*** Provided text ***
There Will Be Consequences

From the Justice Department’s “Statement of Facts” regarding Jacob Anthony Chansley, also known as the QAnon “Shaman” who allegedly broke into the US Senate last week with other rioters after being egged on by the president.

Long before the November election, it was clear a Biden presidency would bring new scrutiny to America’s digital platforms. There’s now intense urgency and no small degree of fury propelling calls for a major tech reckoning, given last week’s deadly assault on the US capitol. The attack on the seat of American democracy was conducted by thousands of digitally-summoned insurrectionists who’d plotted their deadly violence on social media, were riled up on Twitter by President Donald Trump, and then, once inside the offices and chambers of Congress, shamelessly used their destruction as a backdrop for money-generating livestreams and MAGA-pleasing selfies.
*** End of Provided text ***
*** Raw data ***
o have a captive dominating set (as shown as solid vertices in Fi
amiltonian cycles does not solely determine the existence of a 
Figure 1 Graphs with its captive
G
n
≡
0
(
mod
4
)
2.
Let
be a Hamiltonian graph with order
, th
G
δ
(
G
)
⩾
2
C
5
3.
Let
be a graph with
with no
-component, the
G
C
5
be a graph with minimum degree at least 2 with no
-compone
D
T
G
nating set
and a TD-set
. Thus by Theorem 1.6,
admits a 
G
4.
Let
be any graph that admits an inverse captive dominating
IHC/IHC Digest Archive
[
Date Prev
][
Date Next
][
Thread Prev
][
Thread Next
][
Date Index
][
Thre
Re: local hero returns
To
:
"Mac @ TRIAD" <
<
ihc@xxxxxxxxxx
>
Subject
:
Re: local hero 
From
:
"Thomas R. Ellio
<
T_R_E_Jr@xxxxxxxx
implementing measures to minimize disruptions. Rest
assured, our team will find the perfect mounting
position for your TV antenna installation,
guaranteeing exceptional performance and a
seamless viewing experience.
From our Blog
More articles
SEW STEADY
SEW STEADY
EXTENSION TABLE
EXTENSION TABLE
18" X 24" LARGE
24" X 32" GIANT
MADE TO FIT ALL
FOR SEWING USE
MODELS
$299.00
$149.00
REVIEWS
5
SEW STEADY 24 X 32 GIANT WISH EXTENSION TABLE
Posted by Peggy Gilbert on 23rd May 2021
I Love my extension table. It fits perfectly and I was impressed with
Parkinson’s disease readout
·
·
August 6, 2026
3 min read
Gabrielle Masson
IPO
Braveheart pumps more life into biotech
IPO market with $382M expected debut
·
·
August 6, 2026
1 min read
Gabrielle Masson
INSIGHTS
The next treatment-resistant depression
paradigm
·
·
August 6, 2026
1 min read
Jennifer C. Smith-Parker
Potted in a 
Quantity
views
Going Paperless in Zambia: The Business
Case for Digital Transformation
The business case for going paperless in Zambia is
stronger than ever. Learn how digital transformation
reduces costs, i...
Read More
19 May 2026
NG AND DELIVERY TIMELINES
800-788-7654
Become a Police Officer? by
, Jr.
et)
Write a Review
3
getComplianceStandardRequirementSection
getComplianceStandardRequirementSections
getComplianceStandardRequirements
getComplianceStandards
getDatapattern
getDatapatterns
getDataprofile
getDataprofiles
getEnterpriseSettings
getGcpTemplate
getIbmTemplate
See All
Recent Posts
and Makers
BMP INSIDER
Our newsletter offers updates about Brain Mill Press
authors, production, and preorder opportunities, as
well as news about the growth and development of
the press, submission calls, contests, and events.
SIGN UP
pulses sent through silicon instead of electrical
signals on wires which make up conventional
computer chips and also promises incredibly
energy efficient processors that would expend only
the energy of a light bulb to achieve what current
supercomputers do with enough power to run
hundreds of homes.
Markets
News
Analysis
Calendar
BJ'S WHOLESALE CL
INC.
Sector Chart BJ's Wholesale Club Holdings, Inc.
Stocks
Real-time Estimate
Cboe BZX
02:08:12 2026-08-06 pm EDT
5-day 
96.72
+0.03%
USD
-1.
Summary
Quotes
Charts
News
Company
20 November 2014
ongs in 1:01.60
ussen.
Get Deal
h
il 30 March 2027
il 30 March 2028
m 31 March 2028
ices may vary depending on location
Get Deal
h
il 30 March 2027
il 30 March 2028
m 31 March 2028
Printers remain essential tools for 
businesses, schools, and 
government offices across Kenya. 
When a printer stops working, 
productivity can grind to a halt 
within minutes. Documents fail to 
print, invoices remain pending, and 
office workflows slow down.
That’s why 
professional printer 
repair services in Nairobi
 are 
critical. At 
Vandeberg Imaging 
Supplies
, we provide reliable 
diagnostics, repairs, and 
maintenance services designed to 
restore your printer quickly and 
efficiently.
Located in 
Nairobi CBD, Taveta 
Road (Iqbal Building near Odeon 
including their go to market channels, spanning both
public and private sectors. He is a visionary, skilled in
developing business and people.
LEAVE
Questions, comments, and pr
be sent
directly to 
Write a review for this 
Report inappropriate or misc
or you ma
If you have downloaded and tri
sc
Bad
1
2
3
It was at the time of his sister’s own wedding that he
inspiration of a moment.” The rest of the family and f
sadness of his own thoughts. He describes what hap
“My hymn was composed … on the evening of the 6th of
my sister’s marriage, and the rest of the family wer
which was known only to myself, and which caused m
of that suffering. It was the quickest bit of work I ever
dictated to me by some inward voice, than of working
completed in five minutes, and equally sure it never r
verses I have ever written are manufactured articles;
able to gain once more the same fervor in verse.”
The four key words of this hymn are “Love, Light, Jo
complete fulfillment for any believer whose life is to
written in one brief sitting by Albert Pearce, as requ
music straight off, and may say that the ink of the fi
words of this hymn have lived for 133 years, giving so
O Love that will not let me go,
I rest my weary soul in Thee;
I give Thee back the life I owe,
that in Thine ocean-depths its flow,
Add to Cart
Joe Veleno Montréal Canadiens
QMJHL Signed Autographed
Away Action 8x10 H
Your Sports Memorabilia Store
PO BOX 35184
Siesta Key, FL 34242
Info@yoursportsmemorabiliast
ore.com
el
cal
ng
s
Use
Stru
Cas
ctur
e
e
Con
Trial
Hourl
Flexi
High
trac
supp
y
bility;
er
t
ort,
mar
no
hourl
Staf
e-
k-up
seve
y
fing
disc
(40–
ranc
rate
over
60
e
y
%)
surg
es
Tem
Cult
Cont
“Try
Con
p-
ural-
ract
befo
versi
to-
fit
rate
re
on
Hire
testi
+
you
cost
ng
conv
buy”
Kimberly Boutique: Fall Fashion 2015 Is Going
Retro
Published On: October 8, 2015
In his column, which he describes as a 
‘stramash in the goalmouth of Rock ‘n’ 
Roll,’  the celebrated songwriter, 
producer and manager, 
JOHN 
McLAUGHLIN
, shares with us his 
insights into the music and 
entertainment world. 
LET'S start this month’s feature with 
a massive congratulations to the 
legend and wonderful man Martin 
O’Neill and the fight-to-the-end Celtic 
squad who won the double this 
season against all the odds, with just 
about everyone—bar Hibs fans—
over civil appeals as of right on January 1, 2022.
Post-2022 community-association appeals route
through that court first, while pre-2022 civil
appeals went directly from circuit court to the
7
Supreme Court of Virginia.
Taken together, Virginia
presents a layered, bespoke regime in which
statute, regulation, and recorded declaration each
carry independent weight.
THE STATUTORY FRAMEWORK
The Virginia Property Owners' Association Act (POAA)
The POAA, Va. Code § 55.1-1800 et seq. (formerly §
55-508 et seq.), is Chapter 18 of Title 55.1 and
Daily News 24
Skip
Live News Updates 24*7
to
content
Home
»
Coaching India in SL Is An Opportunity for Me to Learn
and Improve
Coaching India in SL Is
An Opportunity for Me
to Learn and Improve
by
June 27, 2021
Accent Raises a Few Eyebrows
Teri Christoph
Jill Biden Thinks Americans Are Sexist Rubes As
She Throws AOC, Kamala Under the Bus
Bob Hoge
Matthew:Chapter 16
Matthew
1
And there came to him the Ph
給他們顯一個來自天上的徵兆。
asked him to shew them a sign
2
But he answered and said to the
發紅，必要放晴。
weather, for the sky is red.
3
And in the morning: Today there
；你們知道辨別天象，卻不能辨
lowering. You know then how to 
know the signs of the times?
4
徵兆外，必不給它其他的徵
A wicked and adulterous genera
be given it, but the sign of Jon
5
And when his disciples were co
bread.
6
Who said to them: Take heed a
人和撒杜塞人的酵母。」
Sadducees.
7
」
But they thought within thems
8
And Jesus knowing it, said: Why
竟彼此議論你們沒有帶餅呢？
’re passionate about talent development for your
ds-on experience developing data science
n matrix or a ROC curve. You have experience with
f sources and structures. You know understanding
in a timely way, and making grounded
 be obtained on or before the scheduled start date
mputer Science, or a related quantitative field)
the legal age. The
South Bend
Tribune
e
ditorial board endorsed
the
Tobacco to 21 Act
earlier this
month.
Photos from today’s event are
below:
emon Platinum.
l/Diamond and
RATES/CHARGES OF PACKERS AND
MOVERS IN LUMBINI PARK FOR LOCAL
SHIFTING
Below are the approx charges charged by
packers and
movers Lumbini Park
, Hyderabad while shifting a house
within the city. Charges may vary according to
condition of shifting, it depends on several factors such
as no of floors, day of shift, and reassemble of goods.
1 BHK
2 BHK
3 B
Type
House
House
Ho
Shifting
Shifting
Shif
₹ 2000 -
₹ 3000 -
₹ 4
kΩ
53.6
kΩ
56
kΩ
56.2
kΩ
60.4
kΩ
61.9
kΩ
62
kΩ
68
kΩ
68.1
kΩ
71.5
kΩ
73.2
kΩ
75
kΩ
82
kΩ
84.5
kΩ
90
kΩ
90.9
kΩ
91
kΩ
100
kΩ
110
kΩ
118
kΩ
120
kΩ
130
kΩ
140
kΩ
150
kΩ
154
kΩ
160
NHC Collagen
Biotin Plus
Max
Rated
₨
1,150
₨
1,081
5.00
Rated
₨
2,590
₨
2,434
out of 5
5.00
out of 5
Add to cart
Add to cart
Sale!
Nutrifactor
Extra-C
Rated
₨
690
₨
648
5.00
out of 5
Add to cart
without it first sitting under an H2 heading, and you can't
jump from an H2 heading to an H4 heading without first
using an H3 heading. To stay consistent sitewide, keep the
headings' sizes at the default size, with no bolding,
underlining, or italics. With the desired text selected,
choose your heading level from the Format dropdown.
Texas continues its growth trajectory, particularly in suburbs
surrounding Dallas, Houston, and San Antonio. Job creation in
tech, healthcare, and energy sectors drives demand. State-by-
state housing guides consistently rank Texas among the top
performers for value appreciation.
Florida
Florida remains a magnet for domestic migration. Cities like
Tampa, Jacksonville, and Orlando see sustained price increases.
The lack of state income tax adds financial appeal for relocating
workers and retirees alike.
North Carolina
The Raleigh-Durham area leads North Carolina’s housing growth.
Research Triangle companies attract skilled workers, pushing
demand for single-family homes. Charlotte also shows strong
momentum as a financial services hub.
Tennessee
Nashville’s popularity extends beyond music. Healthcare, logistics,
*** End of Raw data ***
Continue the article on the Capitol attack and the coming tech reckoning, starting right after its final sentence and keeping its tone.

Response for this exercise:
Naturally, with a new reckoning on the horizon we’re now seeing the usual cycle of tech giants trying to get out in front of the problem by rushing to further regulate themselves—this time in dramatic, head-spinning fashion.

After years of mostly turning the other way, Twitter permanently suspended President Trump, locking him out of a communications platform that was integral to his rise. Apple and Google booted Parler, the permissive social media platform favored by right-wing agitators, from their app stores. Amazon yanked Parler’s access to its web servers. YouTube began a further crackdown on videos spreading the lie that voter fraud cost Trump the election. Shopify locked the doors on two online Trump merchandise stores. Stripe stopped doing payment processing for the Trump campaign web site. And platforms such as Instagram, Reddit, Twitch, Snapchat, TikTok, Discord, and Pinterest have all taken actions to either block Trump himself or silence his propagandists.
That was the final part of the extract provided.